• _Document section_:
For example, the media server 6 can employ a suitable software package (not shown) having both an editor 52 (FIG. 5) and a player 58 (FIG. 5) that can push the outputs 10 (e.g., still images; audio; high-definition video) based on the received inputs 4 (e.g., without limitation, a wireless channel; ZigBee™; a serial channel; TCP/IP; Bluetooth™). A suitable application (e.g., Objective-C) runs on a suitable processor (e.g., a Mac Mini computer) (not shown) of the media server 6. The server's content storage (not shown) can be a combination of one or more of locally distributed, on-demand multiplexed streaming, and a central server (i.e., a networked, centralized server (e.g., an interfaceable storage device, typically a desktop computer) that acts as the hub for distributed storage devices to manage content distribution or that acts as a stand-alone storage solution depending on the needs of the customer) depending on, for example, the layout, scale, and network needs.

EXAMPLE 2

The IMDS 2 gathers information pertaining to a specific demographic associated with a number of customers 5 (e.g., about a specific customer; about a plurality of customers 5 in a specific area; about the surrounding environment (e.g., a product 12 selected by a customer 5)) and displays a unique and personal marketing message 8 to a specific demographic of the number of customers 5 (e.g., to the specific customer; to a group of customers). The IMDS 2 provides dynamic interaction with (e.g., unique and targeted media delivery to) the number of customers 5. The IMDS 2 can include a system of devices that interact with an entire building for a unique customer experience. For example, by knowing more about a person's purchasing preferences, a marketing message 8 can be tailored for them and, thereby, increase the affinity to the message and the probability of the person purchasing a corresponding product 12.
The inputs 4 can be a number of video cameras outputting a number of video images. The media server 6 can be structured to determine the height of the person 5. The demographics can include an age or a height of the person 5.
For example, in terms of specific demographics of the customers 5, video cameras (as opposed to cameras) are re-purposed using image processing techniques to determine the height of the person 5. Then, the determined height is related to age, for example, and a corresponding marketing message 8 directed to that age demographic is output by the media server 6.

EXAMPLE 3

As another example, the output 10 is digital signage that can be changed to display a personal marketing message 8 based upon the determined age of a person 5 or from information in a smartcard or database using an ID of an RFID tag.

EXAMPLE 4

The number of inputs 4 can include a number of RFID tags operatively associated with one of the number of customers 5. As one example, the inputs 4 can be structured to input from a smartcard to determine a specific person as the number of customers 5.
RFID tags operatively associated with a person 5 can take many forms. For example and without limitation, an RFID tag is embedded into a person's frequent shopper card or customer loyalty type card. Such a card need not include any memory. Instead, the media server 6 inputs an ID from the RFID tag and uses that ID to access a database (not shown) to collect corresponding information, such as age, gender, purchasing history and/or other demographic information.
Alternatively, an RFID tag could be embedded onto a shopping cart or something else that the person carries around, such as a frequent shopper card, a customer loyalty card, a shopping bag, and a product.

[Extracted data entries]
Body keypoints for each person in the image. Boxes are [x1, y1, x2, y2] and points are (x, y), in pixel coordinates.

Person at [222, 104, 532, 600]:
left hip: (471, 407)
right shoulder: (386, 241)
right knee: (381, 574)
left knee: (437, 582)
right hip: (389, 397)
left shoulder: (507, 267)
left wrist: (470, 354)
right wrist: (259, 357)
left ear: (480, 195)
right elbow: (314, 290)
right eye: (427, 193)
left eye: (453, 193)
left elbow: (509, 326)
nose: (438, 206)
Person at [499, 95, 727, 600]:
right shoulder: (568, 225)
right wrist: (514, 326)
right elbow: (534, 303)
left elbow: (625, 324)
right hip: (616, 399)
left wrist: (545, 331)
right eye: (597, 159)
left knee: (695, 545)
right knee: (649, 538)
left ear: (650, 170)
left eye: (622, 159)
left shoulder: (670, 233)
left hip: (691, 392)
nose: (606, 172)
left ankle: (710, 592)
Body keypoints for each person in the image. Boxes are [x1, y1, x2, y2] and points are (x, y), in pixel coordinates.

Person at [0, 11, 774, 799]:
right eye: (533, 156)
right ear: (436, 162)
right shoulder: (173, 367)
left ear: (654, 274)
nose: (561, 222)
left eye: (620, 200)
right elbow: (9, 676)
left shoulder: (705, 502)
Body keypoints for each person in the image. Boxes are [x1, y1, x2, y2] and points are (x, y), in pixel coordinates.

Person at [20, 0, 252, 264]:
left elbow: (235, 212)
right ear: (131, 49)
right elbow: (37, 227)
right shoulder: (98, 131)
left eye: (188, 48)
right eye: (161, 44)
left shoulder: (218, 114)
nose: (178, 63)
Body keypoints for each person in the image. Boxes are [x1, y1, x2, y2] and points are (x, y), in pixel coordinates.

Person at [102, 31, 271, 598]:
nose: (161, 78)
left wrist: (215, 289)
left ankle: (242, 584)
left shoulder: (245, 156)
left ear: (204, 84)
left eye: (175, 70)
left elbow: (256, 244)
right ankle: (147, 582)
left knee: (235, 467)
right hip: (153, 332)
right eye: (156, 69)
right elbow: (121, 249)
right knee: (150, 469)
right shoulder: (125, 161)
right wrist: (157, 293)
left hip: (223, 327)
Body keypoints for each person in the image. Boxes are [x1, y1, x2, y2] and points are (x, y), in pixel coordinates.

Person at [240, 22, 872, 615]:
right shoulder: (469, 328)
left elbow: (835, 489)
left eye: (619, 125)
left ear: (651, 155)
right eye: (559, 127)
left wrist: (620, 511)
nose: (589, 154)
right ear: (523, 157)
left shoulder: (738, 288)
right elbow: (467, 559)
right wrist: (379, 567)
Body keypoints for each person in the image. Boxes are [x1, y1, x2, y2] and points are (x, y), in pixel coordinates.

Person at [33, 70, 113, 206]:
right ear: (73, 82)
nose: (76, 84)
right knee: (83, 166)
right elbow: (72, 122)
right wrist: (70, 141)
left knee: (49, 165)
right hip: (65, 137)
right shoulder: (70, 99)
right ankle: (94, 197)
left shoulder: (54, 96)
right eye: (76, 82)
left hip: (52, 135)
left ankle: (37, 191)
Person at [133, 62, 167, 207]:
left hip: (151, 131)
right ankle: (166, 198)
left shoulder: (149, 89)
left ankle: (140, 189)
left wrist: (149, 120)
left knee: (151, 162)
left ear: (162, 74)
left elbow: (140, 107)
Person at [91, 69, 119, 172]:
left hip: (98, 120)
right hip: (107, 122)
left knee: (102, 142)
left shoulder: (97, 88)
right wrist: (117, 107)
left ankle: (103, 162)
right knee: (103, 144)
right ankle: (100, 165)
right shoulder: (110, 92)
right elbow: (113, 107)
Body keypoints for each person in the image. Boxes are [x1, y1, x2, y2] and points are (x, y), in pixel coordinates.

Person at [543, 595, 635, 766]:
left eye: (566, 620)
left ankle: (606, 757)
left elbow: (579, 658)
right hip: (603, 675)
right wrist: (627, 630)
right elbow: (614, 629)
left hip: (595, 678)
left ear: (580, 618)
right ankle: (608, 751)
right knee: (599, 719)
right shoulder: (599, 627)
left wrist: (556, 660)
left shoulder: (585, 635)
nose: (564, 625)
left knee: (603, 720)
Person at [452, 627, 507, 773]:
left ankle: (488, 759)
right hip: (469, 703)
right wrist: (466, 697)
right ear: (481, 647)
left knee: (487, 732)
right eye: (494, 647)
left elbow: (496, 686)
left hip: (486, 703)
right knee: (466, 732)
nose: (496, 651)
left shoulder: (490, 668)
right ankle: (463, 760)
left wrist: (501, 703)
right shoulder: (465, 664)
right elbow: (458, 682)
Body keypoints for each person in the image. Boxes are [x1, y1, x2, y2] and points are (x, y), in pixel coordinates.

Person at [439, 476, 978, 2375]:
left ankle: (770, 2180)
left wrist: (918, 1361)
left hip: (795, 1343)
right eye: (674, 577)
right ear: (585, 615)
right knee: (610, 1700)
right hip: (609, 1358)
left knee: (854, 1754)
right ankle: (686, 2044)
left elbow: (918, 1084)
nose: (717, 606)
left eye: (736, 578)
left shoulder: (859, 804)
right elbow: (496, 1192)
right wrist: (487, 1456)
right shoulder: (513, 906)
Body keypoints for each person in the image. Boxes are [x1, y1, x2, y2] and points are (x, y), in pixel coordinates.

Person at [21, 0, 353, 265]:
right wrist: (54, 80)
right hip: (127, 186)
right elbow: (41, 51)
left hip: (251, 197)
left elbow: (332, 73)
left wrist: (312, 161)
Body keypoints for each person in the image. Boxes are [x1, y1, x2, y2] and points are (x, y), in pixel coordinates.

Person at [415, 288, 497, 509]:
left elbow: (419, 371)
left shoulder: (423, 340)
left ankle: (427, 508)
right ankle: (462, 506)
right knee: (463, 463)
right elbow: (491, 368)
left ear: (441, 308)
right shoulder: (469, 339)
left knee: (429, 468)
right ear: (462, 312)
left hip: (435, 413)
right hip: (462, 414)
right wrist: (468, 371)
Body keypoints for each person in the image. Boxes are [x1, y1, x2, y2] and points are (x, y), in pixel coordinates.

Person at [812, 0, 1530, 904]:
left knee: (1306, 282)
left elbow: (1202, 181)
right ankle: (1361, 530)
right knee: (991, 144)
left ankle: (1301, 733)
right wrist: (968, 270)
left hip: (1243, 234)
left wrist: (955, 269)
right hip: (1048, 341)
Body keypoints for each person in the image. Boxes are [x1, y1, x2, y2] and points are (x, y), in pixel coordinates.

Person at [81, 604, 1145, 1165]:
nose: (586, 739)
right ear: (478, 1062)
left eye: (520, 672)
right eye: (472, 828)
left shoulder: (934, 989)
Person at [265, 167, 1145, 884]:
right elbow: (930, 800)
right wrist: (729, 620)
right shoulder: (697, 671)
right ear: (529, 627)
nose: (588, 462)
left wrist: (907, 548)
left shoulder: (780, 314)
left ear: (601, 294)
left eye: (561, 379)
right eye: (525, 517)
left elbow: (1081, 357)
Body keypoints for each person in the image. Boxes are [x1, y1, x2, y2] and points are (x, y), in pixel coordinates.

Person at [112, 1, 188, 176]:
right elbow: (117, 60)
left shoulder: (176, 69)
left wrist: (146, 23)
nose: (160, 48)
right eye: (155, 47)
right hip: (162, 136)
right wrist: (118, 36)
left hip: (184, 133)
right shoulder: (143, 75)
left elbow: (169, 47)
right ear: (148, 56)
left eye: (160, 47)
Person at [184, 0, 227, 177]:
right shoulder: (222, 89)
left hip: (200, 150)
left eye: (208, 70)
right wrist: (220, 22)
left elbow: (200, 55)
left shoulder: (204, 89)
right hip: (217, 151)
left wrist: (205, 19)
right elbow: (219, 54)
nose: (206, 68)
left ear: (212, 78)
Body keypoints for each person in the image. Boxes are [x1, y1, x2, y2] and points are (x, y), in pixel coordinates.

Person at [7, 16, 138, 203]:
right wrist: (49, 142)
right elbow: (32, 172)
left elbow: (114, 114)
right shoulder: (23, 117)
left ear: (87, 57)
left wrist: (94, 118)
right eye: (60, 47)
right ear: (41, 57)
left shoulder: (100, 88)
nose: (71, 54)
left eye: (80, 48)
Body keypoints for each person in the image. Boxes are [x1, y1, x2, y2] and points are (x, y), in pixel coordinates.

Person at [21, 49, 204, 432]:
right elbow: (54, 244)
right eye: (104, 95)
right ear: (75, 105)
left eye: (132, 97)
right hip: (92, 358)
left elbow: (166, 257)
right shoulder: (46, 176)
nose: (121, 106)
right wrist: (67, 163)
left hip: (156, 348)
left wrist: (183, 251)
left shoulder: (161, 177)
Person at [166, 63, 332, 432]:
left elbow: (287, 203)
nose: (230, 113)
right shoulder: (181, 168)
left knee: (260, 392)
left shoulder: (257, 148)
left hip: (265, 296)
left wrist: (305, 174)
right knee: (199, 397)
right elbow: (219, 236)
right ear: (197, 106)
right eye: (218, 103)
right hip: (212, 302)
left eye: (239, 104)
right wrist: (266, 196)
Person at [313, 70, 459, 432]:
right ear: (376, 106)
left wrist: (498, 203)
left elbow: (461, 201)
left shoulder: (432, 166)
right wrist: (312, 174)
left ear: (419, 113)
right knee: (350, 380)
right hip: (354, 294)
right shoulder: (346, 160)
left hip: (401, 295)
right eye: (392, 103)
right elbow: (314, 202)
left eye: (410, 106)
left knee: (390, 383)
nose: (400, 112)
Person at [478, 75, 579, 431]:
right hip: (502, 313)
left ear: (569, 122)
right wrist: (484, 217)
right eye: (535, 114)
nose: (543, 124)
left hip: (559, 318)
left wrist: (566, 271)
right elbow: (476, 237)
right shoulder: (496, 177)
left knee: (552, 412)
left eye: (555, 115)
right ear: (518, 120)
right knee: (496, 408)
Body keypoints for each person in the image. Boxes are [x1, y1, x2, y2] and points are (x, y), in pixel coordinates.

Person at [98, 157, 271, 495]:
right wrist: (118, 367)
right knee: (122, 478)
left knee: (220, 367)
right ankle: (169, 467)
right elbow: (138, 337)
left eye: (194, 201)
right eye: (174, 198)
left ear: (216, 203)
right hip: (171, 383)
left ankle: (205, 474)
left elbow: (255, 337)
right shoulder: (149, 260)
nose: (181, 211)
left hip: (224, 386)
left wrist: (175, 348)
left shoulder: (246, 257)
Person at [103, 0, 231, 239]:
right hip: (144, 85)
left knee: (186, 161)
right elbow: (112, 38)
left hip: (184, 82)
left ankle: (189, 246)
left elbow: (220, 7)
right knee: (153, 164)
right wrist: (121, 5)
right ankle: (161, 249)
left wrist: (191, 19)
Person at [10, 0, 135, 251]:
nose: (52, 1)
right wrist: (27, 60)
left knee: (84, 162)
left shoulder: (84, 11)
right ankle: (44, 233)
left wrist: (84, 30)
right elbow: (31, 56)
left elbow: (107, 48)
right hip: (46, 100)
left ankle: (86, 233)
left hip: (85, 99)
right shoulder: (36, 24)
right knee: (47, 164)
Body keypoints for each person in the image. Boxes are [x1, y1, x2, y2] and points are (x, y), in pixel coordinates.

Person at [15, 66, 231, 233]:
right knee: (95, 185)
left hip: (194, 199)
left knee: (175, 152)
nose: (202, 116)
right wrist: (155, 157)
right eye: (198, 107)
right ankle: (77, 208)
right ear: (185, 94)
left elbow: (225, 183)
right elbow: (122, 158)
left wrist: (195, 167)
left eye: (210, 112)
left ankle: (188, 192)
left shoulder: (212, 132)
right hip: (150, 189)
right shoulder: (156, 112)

• _How to complete this task_: Copy the passage on targeted marketing displays word for word, from "The number of inputs" up to and including "other demographic information.". None of the entries are needed here.

• _Exercise solution_:
The number of inputs 4 can include a number of RFID tags operatively associated with one of the number of customers 5. As one example, the inputs 4 can be structured to input from a smartcard to determine a specific person as the number of customers 5.
RFID tags operatively associated with a person 5 can take many forms. For example and without limitation, an RFID tag is embedded into a person's frequent shopper card or customer loyalty type card. Such a card need not include any memory. Instead, the media server 6 inputs an ID from the RFID tag and uses that ID to access a database (not shown) to collect corresponding information, such as age, gender, purchasing history and/or other demographic information.